Extracted records
'''
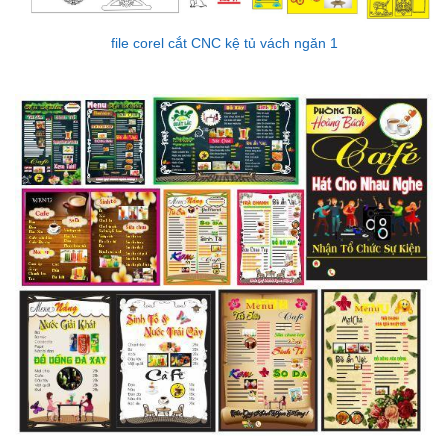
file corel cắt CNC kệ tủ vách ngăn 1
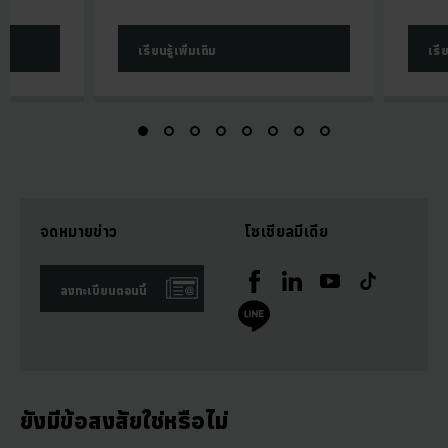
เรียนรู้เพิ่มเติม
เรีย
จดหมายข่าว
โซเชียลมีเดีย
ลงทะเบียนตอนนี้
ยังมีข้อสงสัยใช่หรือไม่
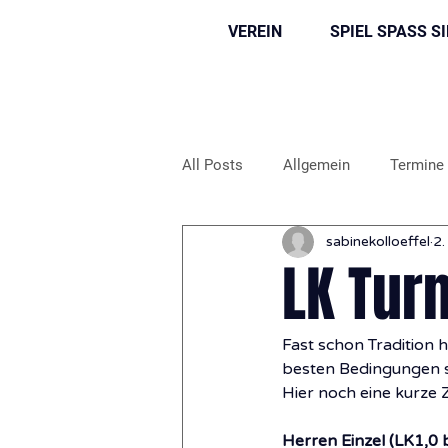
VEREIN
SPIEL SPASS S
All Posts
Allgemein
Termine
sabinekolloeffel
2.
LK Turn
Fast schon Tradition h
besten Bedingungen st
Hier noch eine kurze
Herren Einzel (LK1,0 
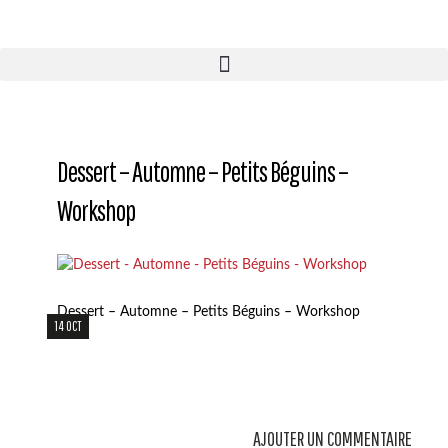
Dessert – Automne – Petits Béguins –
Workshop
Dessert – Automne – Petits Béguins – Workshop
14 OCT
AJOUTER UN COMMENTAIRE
'''
'''
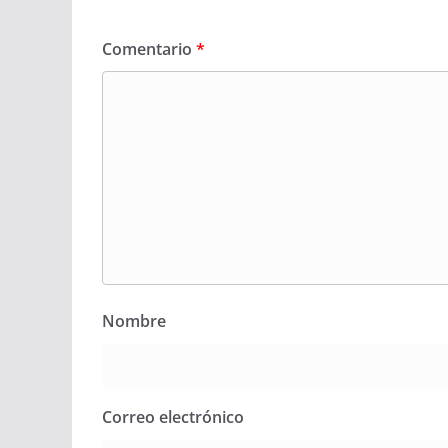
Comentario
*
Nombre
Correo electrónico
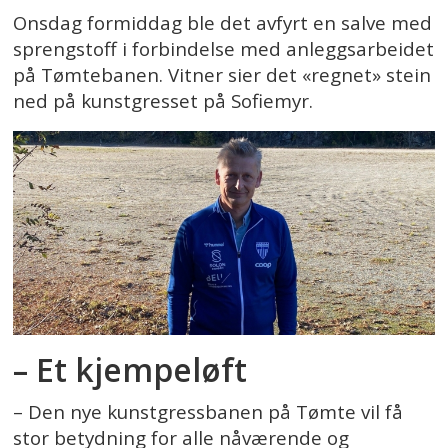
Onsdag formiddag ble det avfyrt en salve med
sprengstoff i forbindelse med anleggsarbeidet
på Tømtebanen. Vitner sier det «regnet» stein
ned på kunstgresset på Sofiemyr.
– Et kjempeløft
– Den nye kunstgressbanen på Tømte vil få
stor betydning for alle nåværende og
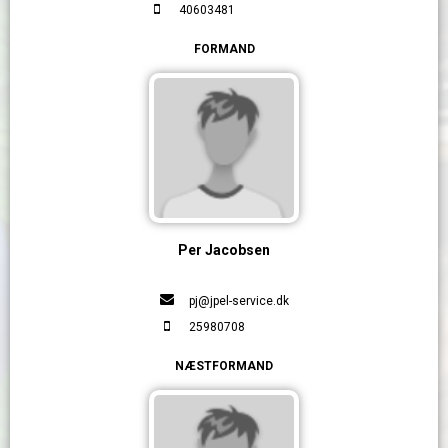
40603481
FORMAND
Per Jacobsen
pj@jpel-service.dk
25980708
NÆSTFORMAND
'''
An exact transcription is needed of the lines from the one with "file corel cắt CNC kệ tủ vách ngăn 1" to the one with "AJOUTER UN COMMENTAIRE" above, both ends included, with pictures left out.

file corel cắt CNC kệ tủ vách ngăn 1
เรียนรู้เพิ่มเติม
เรีย
จดหมายข่าว
โซเชียลมีเดีย
ลงทะเบียนตอนนี้
ยังมีข้อสงสัยใช่หรือไม่
VEREIN
SPIEL SPASS S
All Posts
Allgemein
Termine
sabinekolloeffel
2.
LK Turn
Fast schon Tradition h
besten Bedingungen st
Hier noch eine kurze
Herren Einzel (LK1,0 
Dessert – Automne – Petits Béguins –
Workshop
Dessert – Automne – Petits Béguins – Workshop
14 OCT
AJOUTER UN COMMENTAIRE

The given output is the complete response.